▶ _Exercise details_
Set down all of the entries below exactly, and omit the pictures.

Collected data
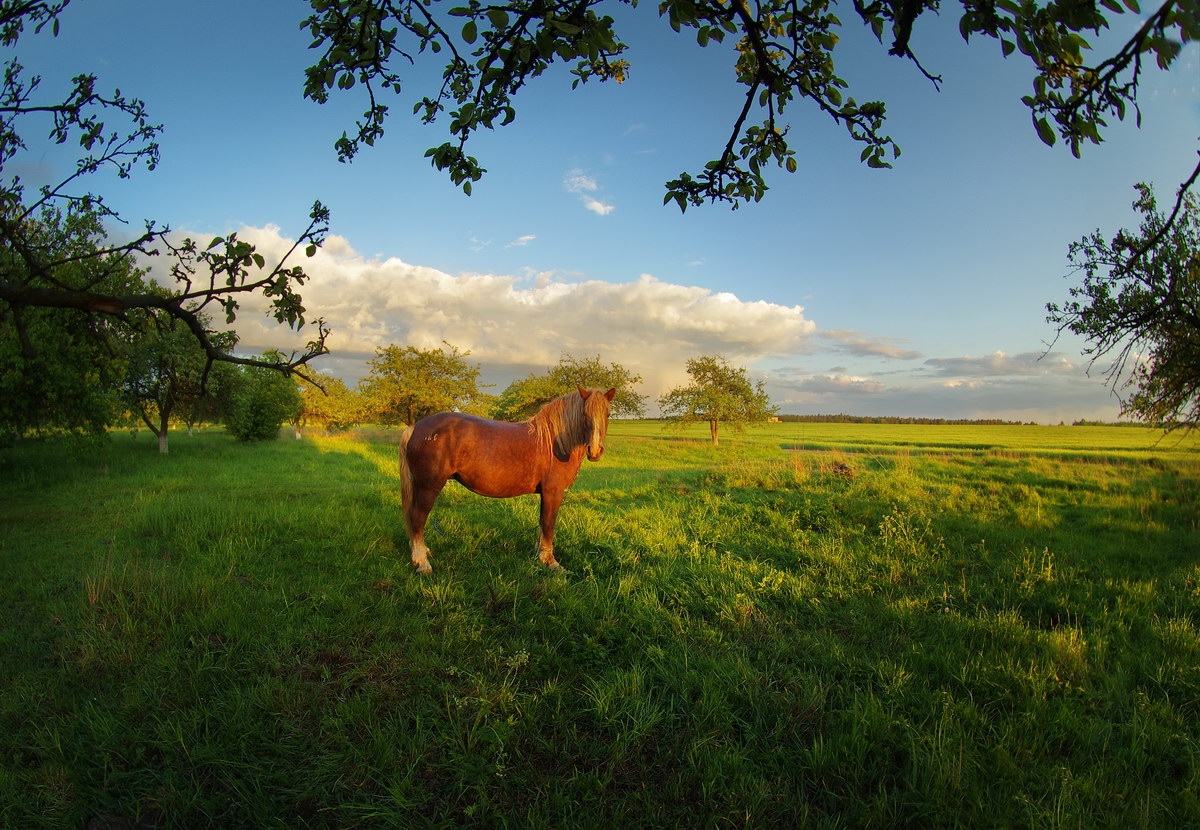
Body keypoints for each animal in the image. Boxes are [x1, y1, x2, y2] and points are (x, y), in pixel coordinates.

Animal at [400, 388, 614, 573]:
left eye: (608, 414)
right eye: (584, 413)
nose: (595, 451)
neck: (554, 442)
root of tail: (416, 427)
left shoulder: (546, 494)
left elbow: (541, 522)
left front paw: (539, 554)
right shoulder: (553, 492)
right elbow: (548, 523)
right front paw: (550, 562)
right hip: (429, 487)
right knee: (417, 517)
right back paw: (422, 563)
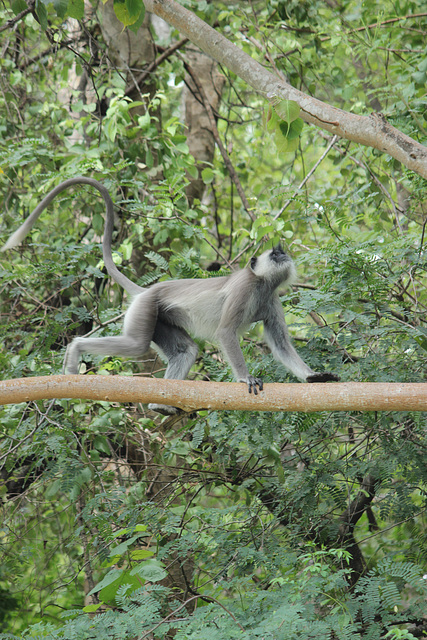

▶ _Result of the exercise_
Body keypoints for each animal in the image. Boxes are [x1, y1, x2, y2] and points are (x, y), in pixel coordinates.

Animal at [400, 388, 614, 573]:
left eye: (608, 414)
right eye: (584, 413)
nose: (595, 451)
neck: (554, 442)
root of tail: (416, 427)
left shoulder: (546, 494)
left elbow: (541, 522)
left front paw: (539, 554)
right shoulder: (553, 492)
right elbow: (548, 523)
right front paw: (550, 562)
right hip: (429, 487)
right knee: (417, 517)
right back paw: (422, 563)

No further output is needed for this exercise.